- **対象本文**
ものみの塔長老との2年間にわたる研究の経験と内容

原田昌樹師     

 家族にカルトが関わって辛い思いをされている方々がおられると思います。心から救出を願っています。私自身どうして二年半エホバの証人と関わりを持ったか、お話しします。
 私は20年ほど前、大阪でクリスチャンになりました。その頃、とても仲の良いいとこが居ました。その子がエホバの証人になったと聞いてとてもうれしく思いました。キリストの本などを送ってもらいました。エホバの証人を詳しくは知らなかったので、牧師に聞きましたところ、間違った組織だと知らされ、以後そのいとことは関わりを持ちませんでした。母が亡くなった時の葬式にもいとこは出ませんでした。私の結婚式にも出ませんでした。なぜ喜んでもらえないか分かりませんでした。私には教会にいながら、何か一生懸命しなければという思いもありました。私自身、講壇で語っている私と、そうではない私をよく知ってました。神が知っていたら、死んだら天国に行けない。妻も裏切っているという思いでした。自殺を試みた時もありました。聖書には「私の目にはあなたは高価で尊い」という聖句があります。そのときは、私は伝道師でありながら、神はげんこつを振りかざしていると捉えていました。

- **練習問題**
1: 本文の「私は20年ほど前、大阪でクリ」から「ざしていると捉えていました。」までを、「牧師」を「先輩の信徒」に変えて書き直してください。
2: 次の(a)～(c)が本文の内容と合っているかどうかを、それぞれ「はい」または「いいえ」で答え、判断の根拠となる本文の語句をそのまま引用してください。
(a) 筆者は大阪でクリスチャンになった。
(b) いとこは筆者の結婚式に出席した。
(c) 筆者がエホバの証人と関わりを持った期間は三年間である。

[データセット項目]
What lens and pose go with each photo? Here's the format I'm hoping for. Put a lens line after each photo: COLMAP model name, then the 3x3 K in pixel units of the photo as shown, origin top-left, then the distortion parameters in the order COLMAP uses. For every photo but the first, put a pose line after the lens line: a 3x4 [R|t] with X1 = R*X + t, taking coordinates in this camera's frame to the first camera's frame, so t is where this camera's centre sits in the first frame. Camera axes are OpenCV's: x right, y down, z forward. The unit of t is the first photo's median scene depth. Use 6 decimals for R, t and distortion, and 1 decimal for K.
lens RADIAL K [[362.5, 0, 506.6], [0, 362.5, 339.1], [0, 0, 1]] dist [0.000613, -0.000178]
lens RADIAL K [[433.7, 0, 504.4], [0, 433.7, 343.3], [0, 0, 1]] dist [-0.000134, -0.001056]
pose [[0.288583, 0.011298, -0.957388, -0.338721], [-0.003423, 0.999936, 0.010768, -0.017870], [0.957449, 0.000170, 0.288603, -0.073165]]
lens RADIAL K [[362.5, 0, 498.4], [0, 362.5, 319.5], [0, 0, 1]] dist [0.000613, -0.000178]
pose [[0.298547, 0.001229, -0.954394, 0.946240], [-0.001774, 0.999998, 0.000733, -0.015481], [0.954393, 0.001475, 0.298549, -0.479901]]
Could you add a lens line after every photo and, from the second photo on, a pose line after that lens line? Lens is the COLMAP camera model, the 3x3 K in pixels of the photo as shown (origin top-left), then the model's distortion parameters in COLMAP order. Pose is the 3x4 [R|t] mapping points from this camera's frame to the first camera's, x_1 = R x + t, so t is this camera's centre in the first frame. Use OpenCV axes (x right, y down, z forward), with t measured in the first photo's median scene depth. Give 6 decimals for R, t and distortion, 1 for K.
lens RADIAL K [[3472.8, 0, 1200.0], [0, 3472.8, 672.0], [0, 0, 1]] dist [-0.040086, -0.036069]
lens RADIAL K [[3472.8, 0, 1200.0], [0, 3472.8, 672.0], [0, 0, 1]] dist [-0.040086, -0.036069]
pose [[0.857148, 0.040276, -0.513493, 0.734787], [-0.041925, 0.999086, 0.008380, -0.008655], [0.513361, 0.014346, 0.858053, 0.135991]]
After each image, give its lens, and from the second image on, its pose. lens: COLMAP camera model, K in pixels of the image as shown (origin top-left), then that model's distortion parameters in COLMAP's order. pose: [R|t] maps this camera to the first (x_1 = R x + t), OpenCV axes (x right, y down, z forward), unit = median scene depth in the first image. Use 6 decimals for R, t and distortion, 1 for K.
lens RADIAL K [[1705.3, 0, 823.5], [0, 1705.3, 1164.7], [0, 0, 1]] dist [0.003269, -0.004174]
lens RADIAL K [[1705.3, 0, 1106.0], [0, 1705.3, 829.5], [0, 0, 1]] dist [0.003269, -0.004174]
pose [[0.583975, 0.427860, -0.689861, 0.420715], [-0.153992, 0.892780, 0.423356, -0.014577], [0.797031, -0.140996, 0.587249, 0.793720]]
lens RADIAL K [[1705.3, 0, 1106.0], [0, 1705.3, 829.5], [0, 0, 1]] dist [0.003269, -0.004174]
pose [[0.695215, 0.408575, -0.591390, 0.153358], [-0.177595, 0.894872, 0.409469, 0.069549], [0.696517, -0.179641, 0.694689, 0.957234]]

- **設問別解答**
1:
私は20年ほど前、大阪でクリスチャンになりました。その頃、とても仲の良いいとこが居ました。その子がエホバの証人になったと聞いてとてもうれしく思いました。キリストの本などを送ってもらいました。エホバの証人を詳しくは知らなかったので、先輩の信徒に聞きましたところ、間違った組織だと知らされ、以後そのいとことは関わりを持ちませんでした。母が亡くなった時の葬式にもいとこは出ませんでした。私の結婚式にも出ませんでした。なぜ喜んでもらえないか分かりませんでした。私には教会にいながら、何か一生懸命しなければという思いもありました。私自身、講壇で語っている私と、そうではない私をよく知ってました。神が知っていたら、死んだら天国に行けない。妻も裏切っているという思いでした。自殺を試みた時もありました。聖書には「私の目にはあなたは高価で尊い」という聖句があります。そのときは、私は伝道師でありながら、神はげんこつを振りかざしていると捉えていました。

2:
(a) はい。「私は20年ほど前、大阪でクリスチャンになりました。」
(b) いいえ。「私の結婚式にも出ませんでした。」
(c) いいえ。「二年半エホバの証人と関わりを持った」